For reasons that still aren’t clear, Hitler—over the protests of his own generals and to the bafflement of historians—had ordered Guderian to halt for two days to rest and resupply. It’s true the German troops were worn out after two weeks of fighting, and Hitler may have worried about a repeat of 1914, when exhausted German troops were forced to withdraw at the Marne. He may also have been swayed by Hermann Göring, chief of the German Luftwaffe, who boasted that air power alone could destroy the helpless Allied forces at Dunkirk. Less likely is the speculation that Hitler purposefully “let the Allies go” to appear magnanimous or merciful as a prelude to peace negotiations (which was not really in keeping with his character). In the end we will probably never know why Hitler choked.

4. GERMAN DIVE-BOMBERS WERE EQUIPPED WITH SIRENS TO SPREAD TERROR.

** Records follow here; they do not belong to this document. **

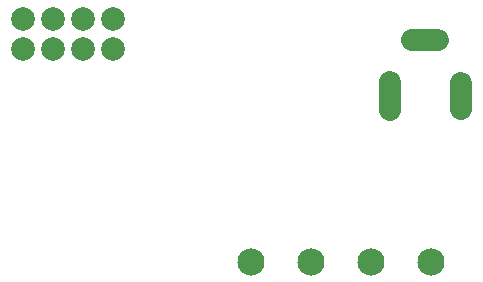
<source format=gbs>
G04 Layer: BottomSolderMaskLayer*
G04 EasyEDA v6.4.20.6, 2021-08-18T22:01:06+01:00*
G04 0f83d257b5034ebfbbe3f03d496d4c61,10*
G04 Gerber Generator version 0.2*
G04 Scale: 100 percent, Rotated: No, Reflected: No *
G04 Dimensions in millimeters *
G04 leading zeros omitted , absolute positions ,4 integer and 5 decimal *
%FSLAX45Y45*%
%MOMM*%

%ADD17C,1.9016*%
%ADD19C,2.3016*%
%ADD20C,2.0032*%

%LPD*%
D17*
X5719800Y7809621D02*
G01*
X5719800Y7569621D01*
X6319799Y7579621D02*
G01*
X6319799Y7799621D01*
X6129825Y8159953D02*
G01*
X5909825Y8159953D01*
D19*
G01*
X4546600Y6286500D03*
G01*
X5054600Y6286500D03*
G01*
X5562600Y6286500D03*
G01*
X6070600Y6286500D03*
D20*
G01*
X3378200Y8089900D03*
G01*
X3124200Y8089900D03*
G01*
X2870200Y8089900D03*
G01*
X2616200Y8089900D03*
G01*
X2616200Y8343900D03*
G01*
X2870200Y8343900D03*
G01*
X3124200Y8343900D03*
G01*
X3378200Y8343900D03*
M02*

</source>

Among many examples of Germany’s evil genius for psychological warfare, one of the most famous was the decision to equip its Ju 87 dive bombers with air-powered sirens that emitted a shrieking, unearthly wail as the plane went into attack. The siren, known as the “Jericho Trumpet,” was intended to spread terror among enemy troops and civilians on the ground—and it worked. To this day the Jericho Trumpet is one of the most recognizable, and terrifying, sounds of war. It was certainly one of the lasting impressions of the Dunkirk evacuation for ordinary troops caught beneath the German bombs. Lieutenant Elliman, a British gunner who was waiting to be evacuated on Malo-les-Bains beach, later recalled the Stukas “diving, zooming, screeching, and wheeling over our heads like a flock of huge infernal seagulls.”

5. THE FRENCH FOUGHT A HOPELESS BATTLE TO COVER THE EVACUATION.

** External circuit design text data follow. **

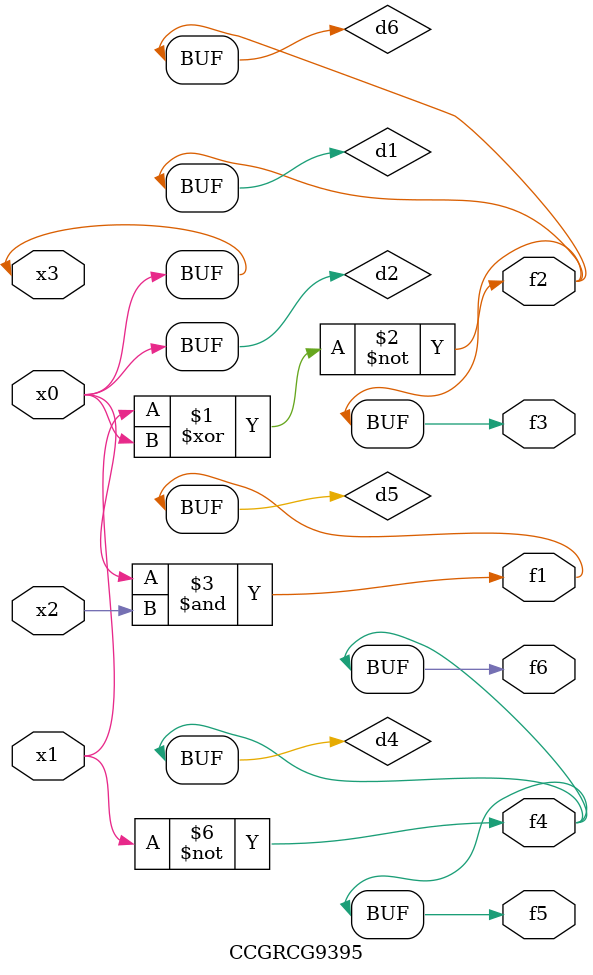
<source format=v>
module CCGRCG9395(
	input x0, x1, x2, x3,
	output f1, f2, f3, f4, f5, f6
);

	wire d1, d2, d3, d4, d5, d6;

	xnor (d1, x1, x3);
	buf (d2, x0, x3);
	nand (d3, x0, x2);
	not (d4, x1);
	nand (d5, d3);
	or (d6, d1);
	assign f1 = d5;
	assign f2 = d6;
	assign f3 = d6;
	assign f4 = d4;
	assign f5 = d4;
	assign f6 = d4;
endmodule

</source>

By Saidman (Mr), War Office official photographer — Photograph H 1636 from the Imperial War Museums, Public Domain, Wikimedia Commons

Although Churchill and other Brits were quick to criticize the failure of France’s generals during the Fall of France, many ordinary French soldiers and officers fought bravely and honorably—and one hopeless “last stand” in particular probably helped enable the successful evacuation of Dunkirk.

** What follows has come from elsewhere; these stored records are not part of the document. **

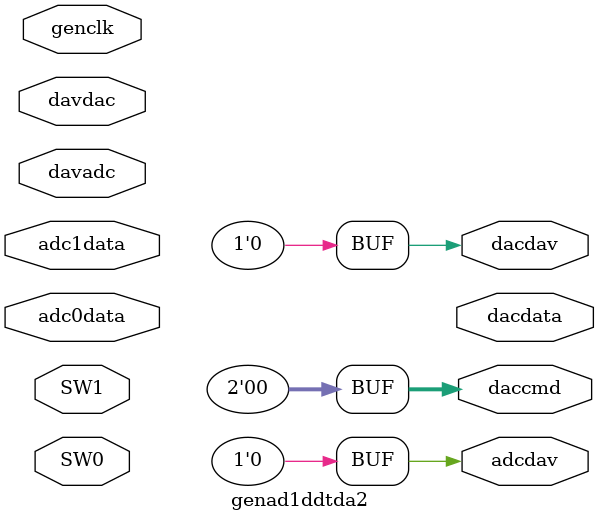
<source format=v>
`timescale 1ns / 1ps

module lab6_top_module(
	input CLK,
	input[7:0] SW,
	output JA1,
	input JA2,
	input JA3,
	output JA4,
	output JA7,
	output JA8,
	output JA9,
	output JA10
    );

	wire adcdav, davadc, adcsck, adc0d, adc1d, adccs;
	wire dacdav, davdac, dacsck, dacout, dacsync, sysclk, genclk;
	wire [11:0] dacdata;
	wire [1:0] dacmd;
	wire [11:0] adc0data, adc1data;
	
	assign JA1 = adccs;		// ADC 
	assign adc0d = JA2;
	assign adc1d = JA3;
	assign JA4 = adcsck;
	assign JA7 = dacsync;	// DAC 
	assign JA8 = dacout;
	assign JA9 = 0;
	assign JA10 = dacsck;		  
	
	// 100 KHz
	clock M1 (.CLK(CLK),			
				.clkscale(2500),
				.clk(genclk));
				
	// 25 MHz
	clock M0 (.CLK(CLK),			
				.clkscale(2),
				.clk(sysclk));
	
	ad1adc M2 (.adcclk(sysclk),	// Analog to Digital Converter (ADC)
				.adcdav(adcdav),
				.davadc(davadc),
				.adc0data(adc0data),
				.adc1data(adc1data),
				.adcsck(adcsck),
				.adc0d(adc0d),
				.adc1d(adc1d),
				.adccs(adccs));
				
	/*
	genad1ddtda2 M3 (.genclk(genclk),	// FIR filter
						.SW0(SW[0]),
						.SW1(SW[1]),
						.adcdav(adcdav),
						.davadc(davadc),
						.adc0data(adc0data),
						.adc1data(adc1data),
						.dacdav(dacdav),
						.davdac(davdac),
						.dacdata(dacdata),
						.daccmd(daccmd));
	*/
	
	da2dac M4 (.dacclk(sysclk),		// Digital to Analog Converter (DAC)
				.dacdav(dacdav),
				.davdac(davdac),
				.dacout(dacout),
				.dacsck(dacsck),
				.dacsync(dacsync),
				.daccmd(daccmd),
				.dacdata(dacdata));
				
//New filter FIR module.
filter M5(.sclr(sclr),.clk(CLK),.nd(nd),.rfd(rfd),.rdy(rdy),.din(dacdata),.dout(adc1data));
				
				
endmodule
	
module genad1ddtda2(input genclk, SW0, SW1, output reg adcdav=0, input davadc,
                    input [11:0] adc0data, input [11:0] adc1data, output reg dacdav=0,
				        input davdac, output reg [11:0] dacdata, output reg [1:0] daccmd=0);

/* Comment out the old filter that I manually made for the lab6.

reg [11:0] value;
reg [11:0] xa;		// x(m)
reg [11:0] xb;		// x(m+1)
reg [11:0] xc;		// x(m-1)
reg [11:0] xd;		// x(m-2)
reg [16:0] ya;		// y(m)


always@(posedge genclk)
	begin
		adcdav=1;		// ADC conversion
		dacdav=1;		// DAC conversion, in parallel
			
		if (davadc==1 && davdac==1)	// ADC and DAC status
			begin
				adcdav=0;
				dacdav=0;
				if (SW0==0)	// select one ADC channel
					value=adc0data;
				else
               value=adc1data;                                                                                                                                          
				if (SW1==0)		
					begin
						xd=xc;
						xc=xa;		// FIR filter
						xa=xb;		
						xb=value;
						//The filter we need to make is H(Z) = b0 + b1Z + b2Z^-1 + b3Z^-2
						//Where in my case the constants are
						//b0 = 2
						//b1 = 3
						//b2 = 4
						//b3 = 1
						//Therefor the formula we need to use for the filter is...
						ya=(2*xa)+(3*xb)+(4*xc)+(1*xd);
							
						dacdata=ya[16:5];	// DC offset	
					end
				else
					dacdata=value;	// bypass filtering
			end
	end
	
*/

endmodule


</source>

As British and French troops withdrew to Dunkirk, 40 miles to the southeast French troops in two corps of the French First Army staged a ferocious defense against seven German divisions from May 28 to May 31, 1940, refusing to surrender and mounting several attempts to break out despite being heavily outnumbered (110,000 to 40,000). The valiant French effort, led by General Jean-Baptiste Molinié, helped tie up three German tank divisions under Erwin Rommel, enabling the British Expeditionary Force and the remaining troops of the French First Army to retreat and dig in at Dunkirk, ultimately saving another 100,000 Allied troops.